- Aim of the exercise:
Reproduce the stretch of the items from the line containing "list createFileSystem() FileSystem" through the line containing "text root(creaFileSystem())→error [59, 1065, 1181, 1094]", both included.

— START Dataset extract —

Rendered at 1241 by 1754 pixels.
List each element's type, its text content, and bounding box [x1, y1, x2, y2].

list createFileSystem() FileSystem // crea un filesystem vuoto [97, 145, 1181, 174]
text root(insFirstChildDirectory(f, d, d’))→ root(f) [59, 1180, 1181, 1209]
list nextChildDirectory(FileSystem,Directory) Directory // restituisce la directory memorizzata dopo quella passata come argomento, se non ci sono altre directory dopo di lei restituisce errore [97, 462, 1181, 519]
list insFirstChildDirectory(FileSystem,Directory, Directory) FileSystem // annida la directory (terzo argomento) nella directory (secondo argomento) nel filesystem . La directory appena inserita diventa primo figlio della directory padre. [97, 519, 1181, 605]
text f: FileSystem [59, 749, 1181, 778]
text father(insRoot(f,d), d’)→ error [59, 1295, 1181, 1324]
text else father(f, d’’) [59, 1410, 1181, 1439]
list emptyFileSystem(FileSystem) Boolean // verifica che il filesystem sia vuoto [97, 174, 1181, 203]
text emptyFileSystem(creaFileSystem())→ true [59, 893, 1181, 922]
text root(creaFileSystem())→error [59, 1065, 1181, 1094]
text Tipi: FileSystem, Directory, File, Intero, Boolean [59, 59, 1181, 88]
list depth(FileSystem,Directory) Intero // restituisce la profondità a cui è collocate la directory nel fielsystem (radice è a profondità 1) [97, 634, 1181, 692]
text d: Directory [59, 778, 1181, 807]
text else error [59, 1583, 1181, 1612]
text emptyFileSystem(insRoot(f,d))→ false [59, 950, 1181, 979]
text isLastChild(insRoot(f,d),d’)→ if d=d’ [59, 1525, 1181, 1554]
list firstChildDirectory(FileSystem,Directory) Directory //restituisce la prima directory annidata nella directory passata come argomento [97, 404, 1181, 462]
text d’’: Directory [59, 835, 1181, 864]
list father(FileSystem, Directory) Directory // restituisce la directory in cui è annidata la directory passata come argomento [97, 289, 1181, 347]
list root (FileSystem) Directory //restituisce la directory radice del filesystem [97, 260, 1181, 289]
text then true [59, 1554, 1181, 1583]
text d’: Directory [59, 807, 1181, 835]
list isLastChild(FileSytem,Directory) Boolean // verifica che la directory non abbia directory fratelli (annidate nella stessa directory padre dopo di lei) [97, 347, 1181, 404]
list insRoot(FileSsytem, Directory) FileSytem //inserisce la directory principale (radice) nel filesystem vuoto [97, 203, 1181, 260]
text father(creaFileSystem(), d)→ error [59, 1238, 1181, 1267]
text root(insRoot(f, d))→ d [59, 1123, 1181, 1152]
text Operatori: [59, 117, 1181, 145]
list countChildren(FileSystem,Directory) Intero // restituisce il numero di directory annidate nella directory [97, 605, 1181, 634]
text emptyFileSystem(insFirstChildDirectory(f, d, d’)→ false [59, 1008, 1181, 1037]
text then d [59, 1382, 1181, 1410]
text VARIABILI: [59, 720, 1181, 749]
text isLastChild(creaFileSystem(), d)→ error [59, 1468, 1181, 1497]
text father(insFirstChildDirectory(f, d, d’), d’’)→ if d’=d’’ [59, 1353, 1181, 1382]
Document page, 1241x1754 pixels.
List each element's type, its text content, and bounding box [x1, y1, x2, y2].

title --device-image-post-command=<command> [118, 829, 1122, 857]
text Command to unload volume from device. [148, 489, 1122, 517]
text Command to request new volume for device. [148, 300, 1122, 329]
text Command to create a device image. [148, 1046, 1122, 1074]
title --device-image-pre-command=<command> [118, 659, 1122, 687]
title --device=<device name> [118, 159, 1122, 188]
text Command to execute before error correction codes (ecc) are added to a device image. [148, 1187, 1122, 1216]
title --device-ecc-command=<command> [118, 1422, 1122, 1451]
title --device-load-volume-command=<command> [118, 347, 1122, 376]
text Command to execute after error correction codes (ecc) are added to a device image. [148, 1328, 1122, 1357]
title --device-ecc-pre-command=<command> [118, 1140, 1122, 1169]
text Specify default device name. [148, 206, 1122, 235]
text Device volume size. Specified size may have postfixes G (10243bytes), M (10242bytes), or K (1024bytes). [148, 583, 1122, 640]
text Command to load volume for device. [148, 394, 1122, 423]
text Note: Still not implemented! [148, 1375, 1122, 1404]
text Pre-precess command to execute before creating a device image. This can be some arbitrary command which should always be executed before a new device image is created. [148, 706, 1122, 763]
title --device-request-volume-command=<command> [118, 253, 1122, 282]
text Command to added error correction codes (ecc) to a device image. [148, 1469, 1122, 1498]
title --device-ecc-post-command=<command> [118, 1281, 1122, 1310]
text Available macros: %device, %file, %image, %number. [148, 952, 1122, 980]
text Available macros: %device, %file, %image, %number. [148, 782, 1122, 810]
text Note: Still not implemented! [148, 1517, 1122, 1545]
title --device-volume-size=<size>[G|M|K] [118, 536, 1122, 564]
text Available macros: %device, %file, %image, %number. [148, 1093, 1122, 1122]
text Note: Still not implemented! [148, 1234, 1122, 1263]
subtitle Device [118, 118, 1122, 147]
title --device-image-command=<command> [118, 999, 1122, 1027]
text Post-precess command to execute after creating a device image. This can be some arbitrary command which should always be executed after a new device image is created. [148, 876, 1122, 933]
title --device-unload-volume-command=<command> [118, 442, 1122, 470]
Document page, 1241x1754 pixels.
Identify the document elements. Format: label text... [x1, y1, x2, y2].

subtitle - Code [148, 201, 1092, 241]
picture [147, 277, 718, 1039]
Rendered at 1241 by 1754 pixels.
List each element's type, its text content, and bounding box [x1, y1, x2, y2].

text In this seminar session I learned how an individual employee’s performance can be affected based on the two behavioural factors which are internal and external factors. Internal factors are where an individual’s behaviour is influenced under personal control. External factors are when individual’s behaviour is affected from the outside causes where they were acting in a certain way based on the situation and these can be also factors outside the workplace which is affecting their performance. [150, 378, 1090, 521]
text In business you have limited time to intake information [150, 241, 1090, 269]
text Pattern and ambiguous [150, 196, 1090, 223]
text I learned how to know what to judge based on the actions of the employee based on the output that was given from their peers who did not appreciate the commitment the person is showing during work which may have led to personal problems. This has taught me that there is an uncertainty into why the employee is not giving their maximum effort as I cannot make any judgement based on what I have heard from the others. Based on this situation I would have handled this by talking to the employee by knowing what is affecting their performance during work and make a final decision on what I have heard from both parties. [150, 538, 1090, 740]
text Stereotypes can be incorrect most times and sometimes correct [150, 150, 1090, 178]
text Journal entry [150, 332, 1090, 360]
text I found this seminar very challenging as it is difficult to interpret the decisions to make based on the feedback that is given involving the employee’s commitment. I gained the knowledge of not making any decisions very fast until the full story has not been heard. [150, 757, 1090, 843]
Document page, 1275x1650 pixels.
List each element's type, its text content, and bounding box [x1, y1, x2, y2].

— END Dataset extract —

- The response:
list createFileSystem() FileSystem // crea un filesystem vuoto [97, 145, 1181, 174]
text root(insFirstChildDirectory(f, d, d’))→ root(f) [59, 1180, 1181, 1209]
list nextChildDirectory(FileSystem,Directory) Directory // restituisce la directory memorizzata dopo quella passata come argomento, se non ci sono altre directory dopo di lei restituisce errore [97, 462, 1181, 519]
list insFirstChildDirectory(FileSystem,Directory, Directory) FileSystem // annida la directory (terzo argomento) nella directory (secondo argomento) nel filesystem . La directory appena inserita diventa primo figlio della directory padre. [97, 519, 1181, 605]
text f: FileSystem [59, 749, 1181, 778]
text father(insRoot(f,d), d’)→ error [59, 1295, 1181, 1324]
text else father(f, d’’) [59, 1410, 1181, 1439]
list emptyFileSystem(FileSystem) Boolean // verifica che il filesystem sia vuoto [97, 174, 1181, 203]
text emptyFileSystem(creaFileSystem())→ true [59, 893, 1181, 922]
text root(creaFileSystem())→error [59, 1065, 1181, 1094]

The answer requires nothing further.